Maria Josepha Reiter (23 December 1911 – 28 July 1992), known as "Mimi" or "Mitzi", was associated romantically with Adolf Hitler in the late 1920s. She told her story to the German periodical Stern in 1959.

==Early life==
Reiter was the daughter of an official of the Social Democratic Party in Berchtesgaden.

==Relationship with Adolf Hitler==
Hitler met Reiter when she was working in a shop in Obersalzberg, one of Hitler's favourite retreats. According to Reiter's own account, the 37-year-old Hitler became friendly with the 16-year-old girl, grooming her before he asked her out. At the end of the evening, he made a "coarse" sexual advance toward her, which she rejected, but he did coerce her into kissing. They had a number of other dates during which Hitler was increasingly emotionally manipulative. According to the Stern article, Hitler "told her that he wanted her to be his wife, to found a family with her, to have blonde children, but at the moment he had not the time to think of such things. Repeatedly Hitler spoke of his duty, his mission." He told her to wait for him and that they would live together. After this declaration, Hitler ignored her and broke up the liaison. This plunged her into depression. In 1928 while in despair, she attempted to hang herself, but her brother-in-law found her and saved her life.

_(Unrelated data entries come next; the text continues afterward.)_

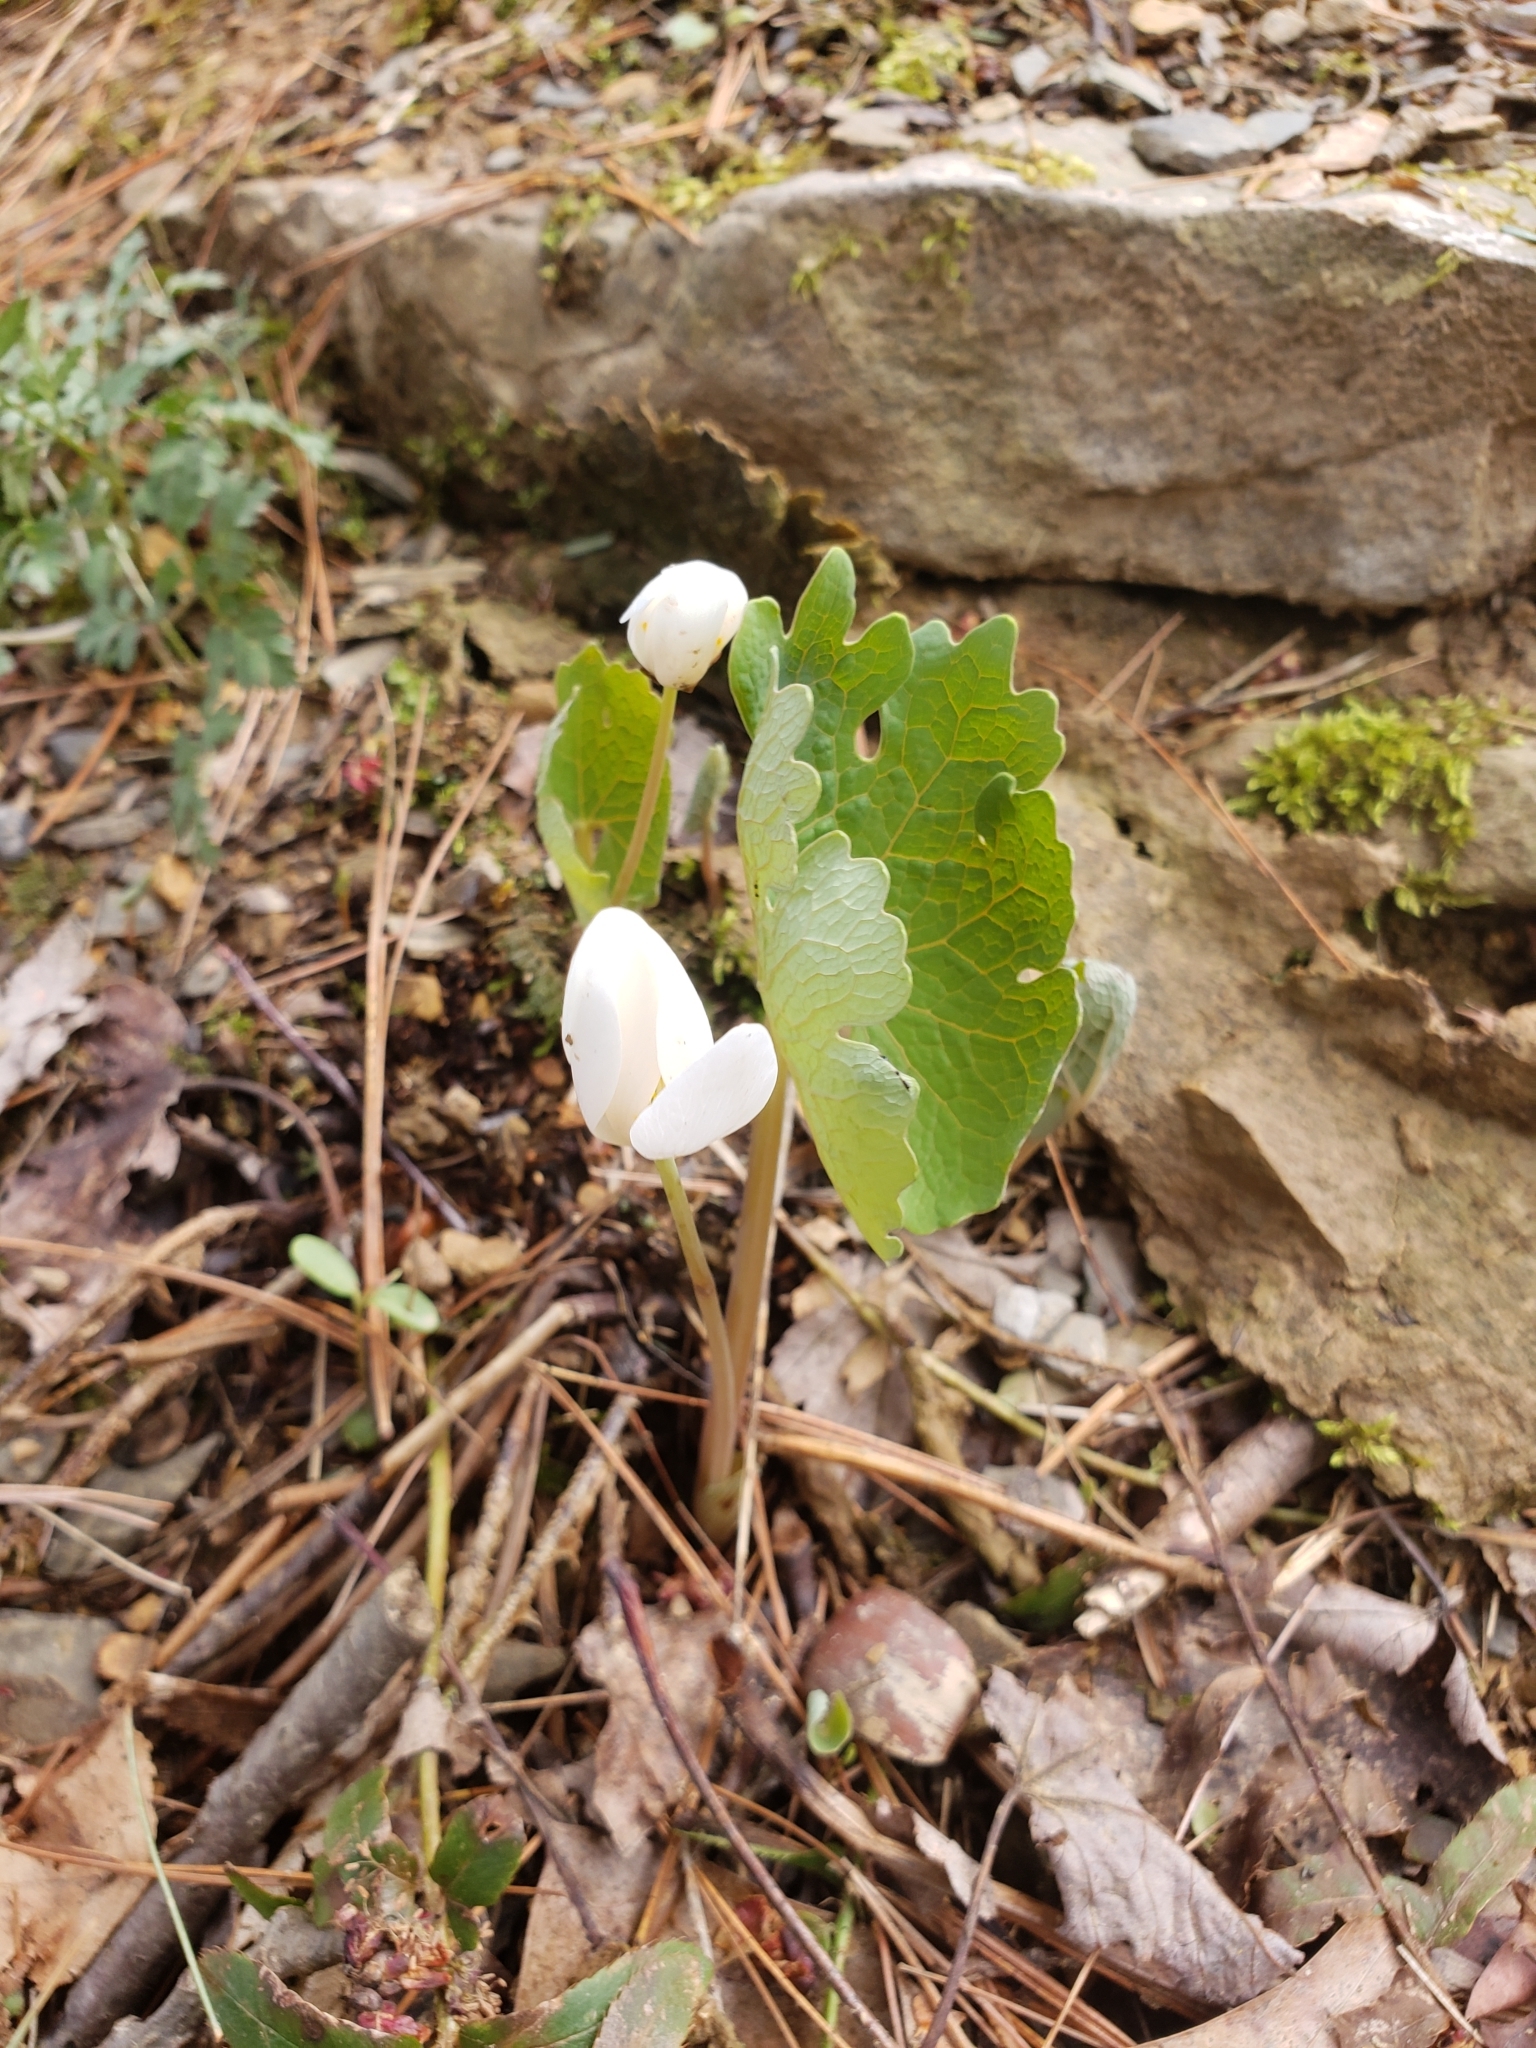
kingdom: Plantae
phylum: Tracheophyta
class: Magnoliopsida
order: Ranunculales
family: Papaveraceae
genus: Sanguinaria
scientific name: Sanguinaria canadensis
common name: Bloodroot
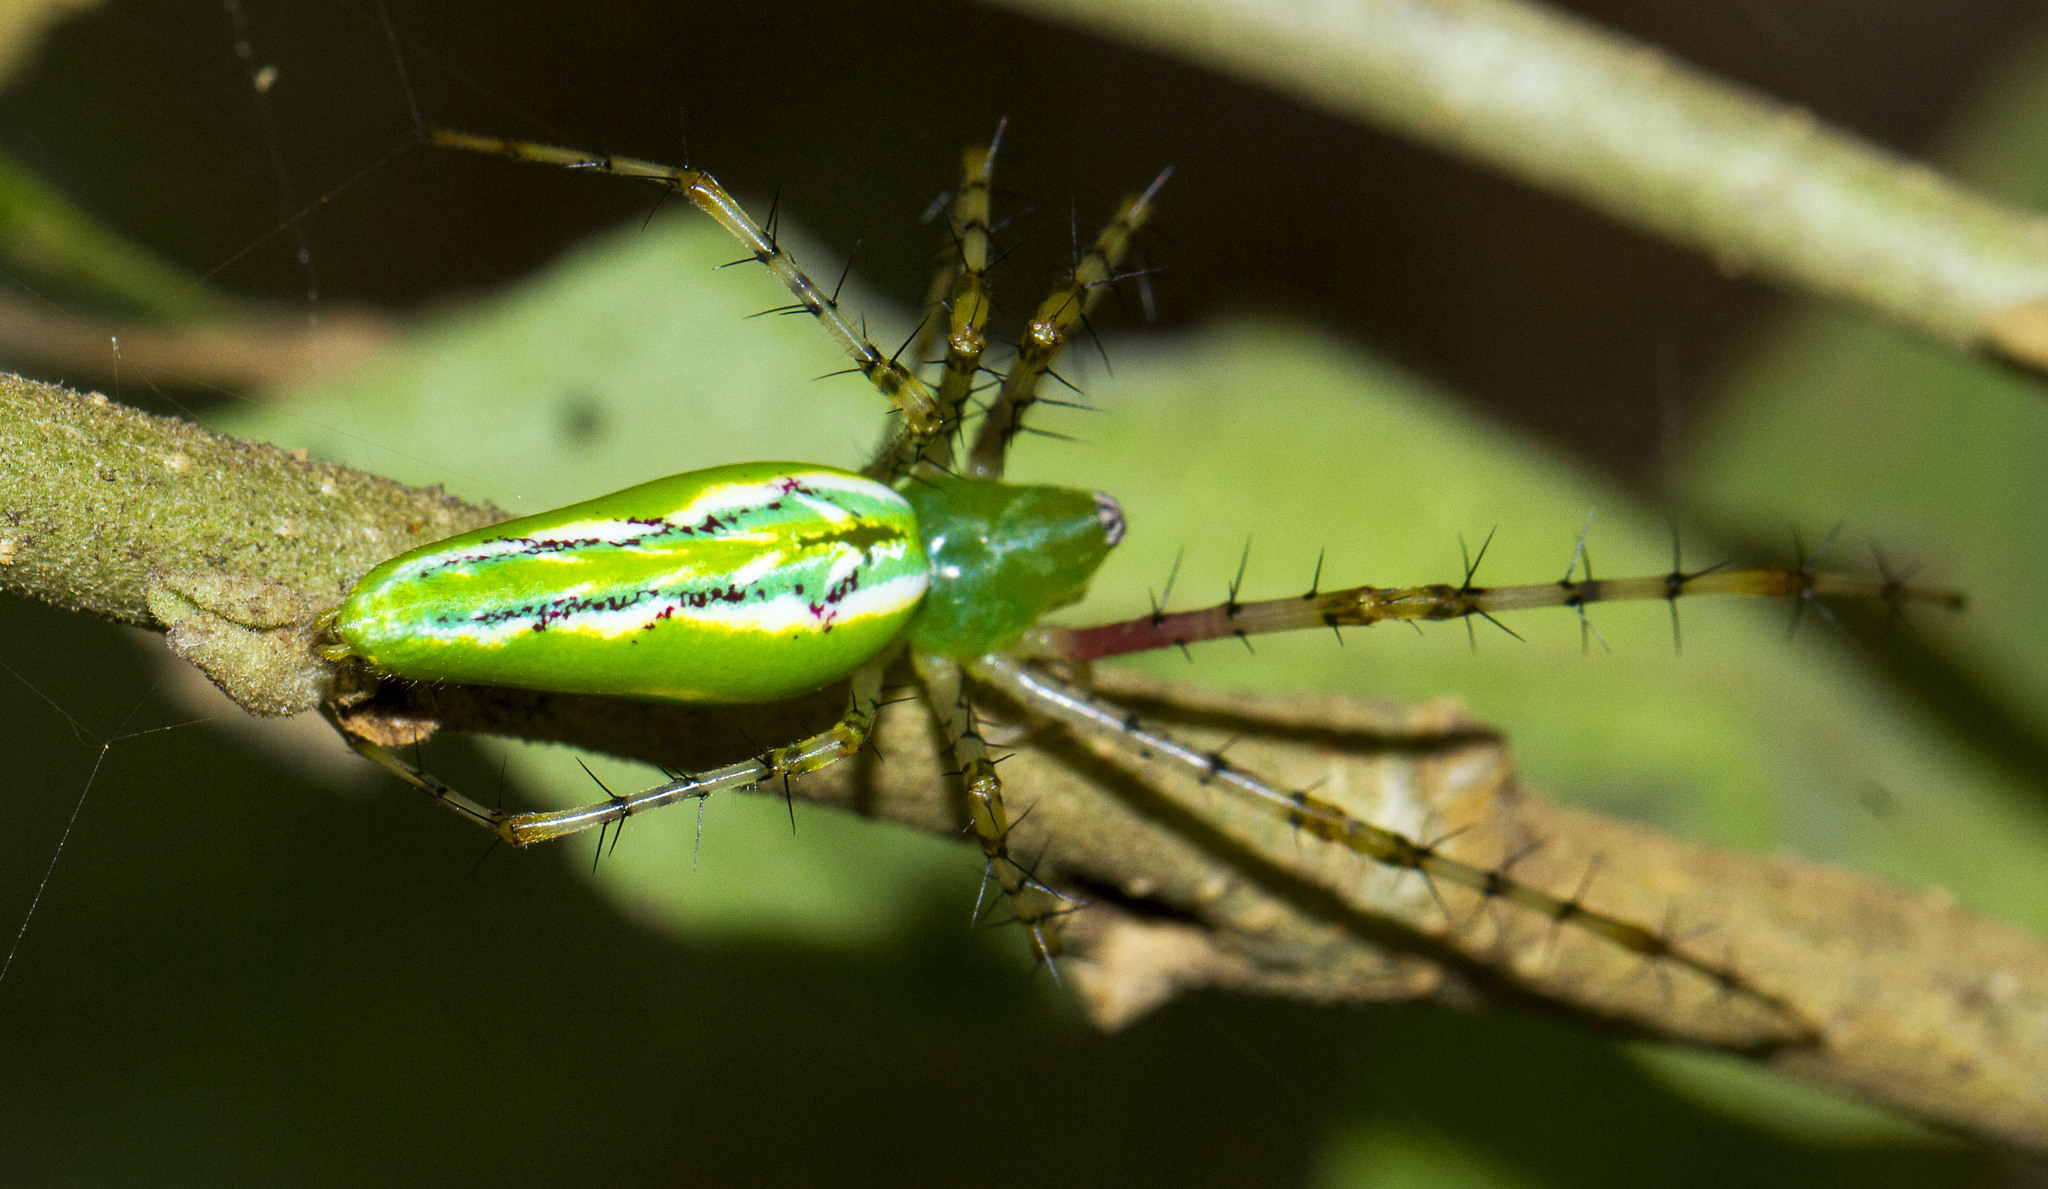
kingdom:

After this episode, Reiter gave up on Hitler and married local hotelkeeper Ferdinand Woldrich. The marriage was not a success and in 1931 Reiter left her husband. After a visit from Rudolf Hess convinced her of Hitler's continuing interest in her, she travelled to Munich to see Hitler once more. Reiter stated that she spent the night with Hitler and that "I let everything happen. I had never been so happy as I was that night". Hitler suggested that she remain in Munich as his lover, but Reiter wanted marriage. Hitler was concerned that a relationship with a woman who had left her husband would be politically damaging to him, so the couple parted. Nevertheless, Hitler directed his personal lawyer Hans Frank to handle her divorce.

In 1934, after Hitler's rise to power, Reiter met him once more and he again asked her to become his lover. Again she refused. This led to an argument in which Hitler reiterated that he could not marry or have children because he had a "big mission" to fulfill. Eventually, she married SS-Hauptsturmführer Georg Kubisch in 1936. Hitler congratulated Kubisch on his marriage at an assembly of the SS in Munich. Their last meeting was in 1938, when, according to Reiter, Hitler expressed dissatisfaction with his relationship with Eva Braun. Kubisch was killed in 1940 during the Battle of Dunkirk, after which Hitler sent Reiter 100 red roses.

The details of Reiter's story about their physical relationship cannot be confirmed, though the fact that Hitler was in love with her was asserted by his sister Paula, who stated that she was the only woman who might have curbed his destructive impulses. Further, two letters dating from April 1945 by Reiter to Hitler were found after the war. They were "written in affectionate terms" and suggest intimacy by the words used.